Dimanche soir, en apprenant les résultats très provisoires qui mettraient les deux adversaires au coude à coude (environ 30% des voix chacun), les partisans de celui que tout le monde appelle Macky jubilaient, comme si la victoire finale leur était déjà acquise. « Le peuple nous a choisis. Obliger Wade à un second tour, c’est déjà une superbe victoire », jubile Aïssata Sall, 29 ans, une lointaine parente venue de France pour participer à sa « caravane » de campagne. « Champagne pour tout le monde, même pour les musulmans », s’écrie Abou, l’un de ses conseillers, au quartier général de Macky 2012, niché dans le quartier Liberté-VI de Dakar. « On va mettre démocratiquement le Vieux dehors! » se félicite son directeur de campagne, qui avait pourtant fait celles du Gorgui (le vieux, en wolof) en 2000 et 2007.
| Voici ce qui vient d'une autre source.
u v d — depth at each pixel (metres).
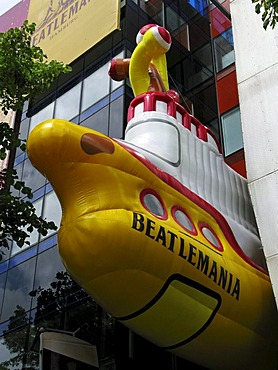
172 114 13.39
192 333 10.65
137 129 12.95
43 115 23.70
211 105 23.33
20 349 17.14
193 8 26.19
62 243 9.79
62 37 24.69
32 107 24.52
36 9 27.70
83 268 9.68
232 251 12.02
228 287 11.06
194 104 22.77
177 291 10.16
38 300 17.95
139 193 10.44
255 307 11.66
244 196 14.23
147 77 14.34
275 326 12.24
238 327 11.28
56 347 14.21
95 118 20.84
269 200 12.82
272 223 12.49
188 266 10.33
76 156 9.90
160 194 10.90
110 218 9.62
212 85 24.08
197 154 13.34
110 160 10.21
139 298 9.90
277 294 11.66
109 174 10.09
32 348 16.83
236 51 15.79
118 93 20.55
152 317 10.16
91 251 9.52
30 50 15.15
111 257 9.55
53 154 9.79
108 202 9.85
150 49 14.13
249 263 12.33
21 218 13.86
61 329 16.48
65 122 9.97
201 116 22.58
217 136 22.27
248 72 15.10
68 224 9.80
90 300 16.42
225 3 27.59
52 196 20.53
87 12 24.09
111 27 22.41
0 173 14.69
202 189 12.87
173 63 23.27
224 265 11.17
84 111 21.61
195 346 10.94
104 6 23.38
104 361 14.86
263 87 14.52
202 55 24.88
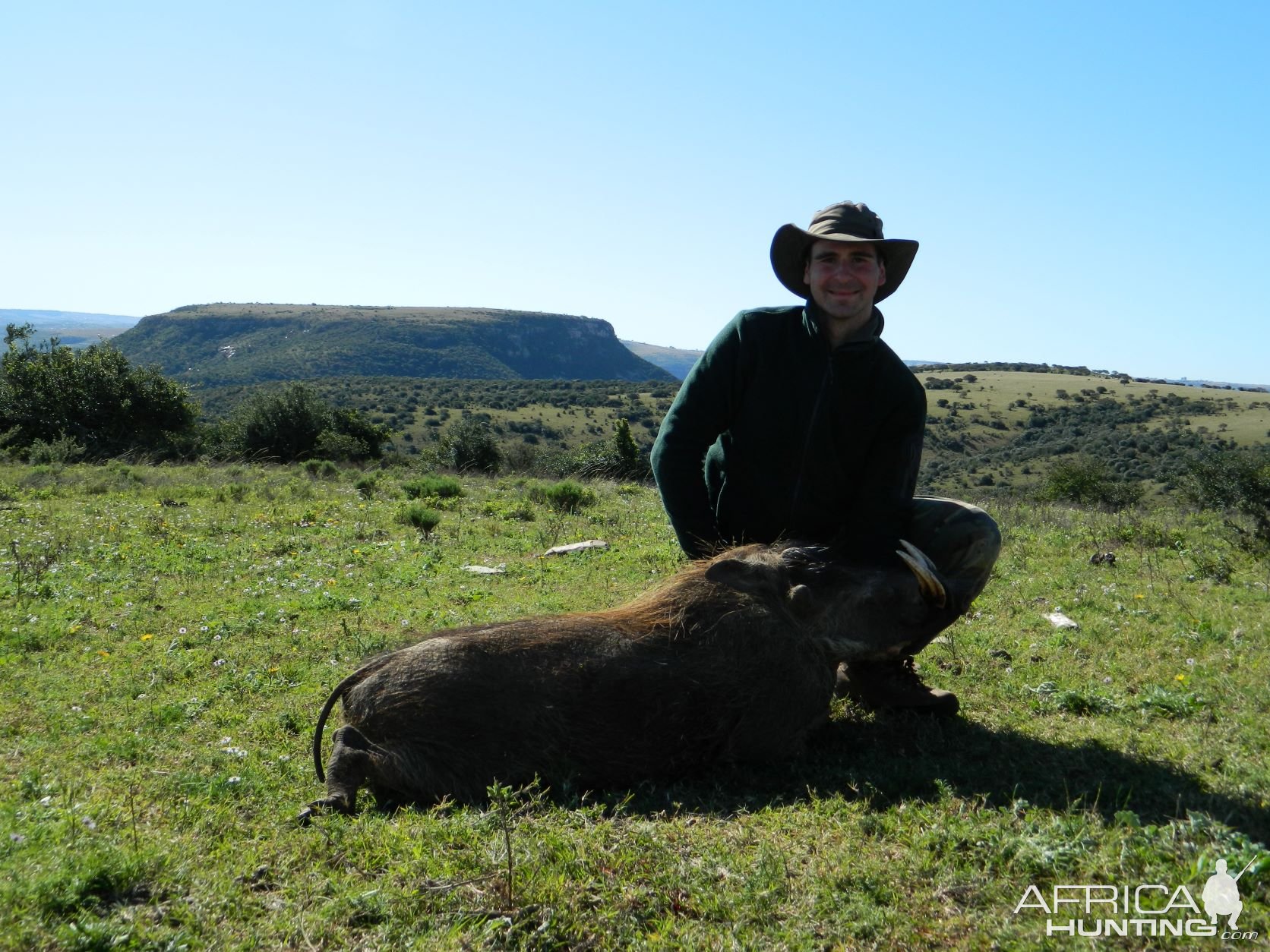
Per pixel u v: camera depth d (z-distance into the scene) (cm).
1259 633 704
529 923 307
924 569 466
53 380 2870
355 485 1792
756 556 478
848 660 491
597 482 2028
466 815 382
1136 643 688
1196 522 1409
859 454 502
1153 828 356
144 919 304
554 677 429
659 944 296
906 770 442
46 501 1528
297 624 767
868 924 304
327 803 398
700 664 442
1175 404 7512
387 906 315
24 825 359
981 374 11706
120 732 507
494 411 8050
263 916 314
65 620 763
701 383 507
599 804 400
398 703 418
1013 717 531
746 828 380
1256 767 428
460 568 1009
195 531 1237
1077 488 2200
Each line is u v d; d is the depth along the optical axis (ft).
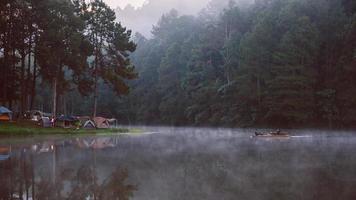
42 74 229.86
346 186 50.80
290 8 287.89
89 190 49.96
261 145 128.98
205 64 368.68
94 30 253.65
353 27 255.70
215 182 54.54
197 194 46.80
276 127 290.97
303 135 209.36
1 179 58.59
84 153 99.09
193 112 362.33
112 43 258.16
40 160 83.61
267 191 47.93
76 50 223.92
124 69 258.78
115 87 259.19
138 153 98.22
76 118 237.66
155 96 432.25
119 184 53.93
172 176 60.39
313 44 268.41
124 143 138.31
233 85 316.60
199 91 354.74
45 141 151.23
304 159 83.46
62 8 221.25
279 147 119.75
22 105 220.02
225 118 321.73
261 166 71.15
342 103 258.98
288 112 269.03
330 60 271.08
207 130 284.41
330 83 265.95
Dans un grand concert de klaxons et de sono poussée à fond, tout le quartier commence à se rassembler, chanter et danser devant le QG dès les premières tendances connues. « Ils sont pressés de faire la fête », lâche Macky en apparaissant au balcon vers 20h30, dimanche, pour saluer ses partisans. « Un second tour est inéluctable », confie-t-il en privé. Il faudra attendre 2h30 pour qu’il mette en garde « les apprentis sorciers contre toute tentative de confiscation de cette volonté populaire ». En d’autres termes : que Wade ne tente pas de « passer en force ».
Pas de triomphalisme
Car Macky Sall, qui estime avoir gagné les « plus grands départements du Sénégal », connaît trop bien le vieux président pour ne pas faire de triomphalisme hâtif. Agé de 50 ans, et donc né après l’indépendance, Sall est en effet un enfant du Sopi (le changement, en wolof), ce mouvement qui porta en mars 2000 le libéral Wade à la tête de l’Etat en mettant fin à quarante ans de pouvoir du Parti socialiste dans le pays. Ingénieur né à Fatick (centre-ouest du pays), dont il est aujourd’hui le maire, il participe activement à cette campagne du changement. Remarqué par le nouveau président Wade, il devient son homme de confiance. Son ascension, sous l’aile d’Abdoulaye Wade, est fulgurante à partir de 2004 : ministre des Mines, ministre de l’Intérieur, puis Premier ministre. En 2007, il dirige même la campagne de celui qui sera son adversaire cinq ans plus tard. Wade est triomphalement réélu avec 56% des voix dès le premier tour.
Elu dans la foulée président de l’Assemblée nationale, Macky Sall tombe cependant en disgrâce en 2008, car il s’intéresse de trop près — dit-on — aux affaires de Karim, le fils du président. Leurs chemins se séparent alors définitivement. Depuis, Macky Sall a créé l’Alliance pour la République, déterminé à jouer sa carte personnelle… Il est peut-être sur le point de remporter la mise dans un peu moins de trois semaines.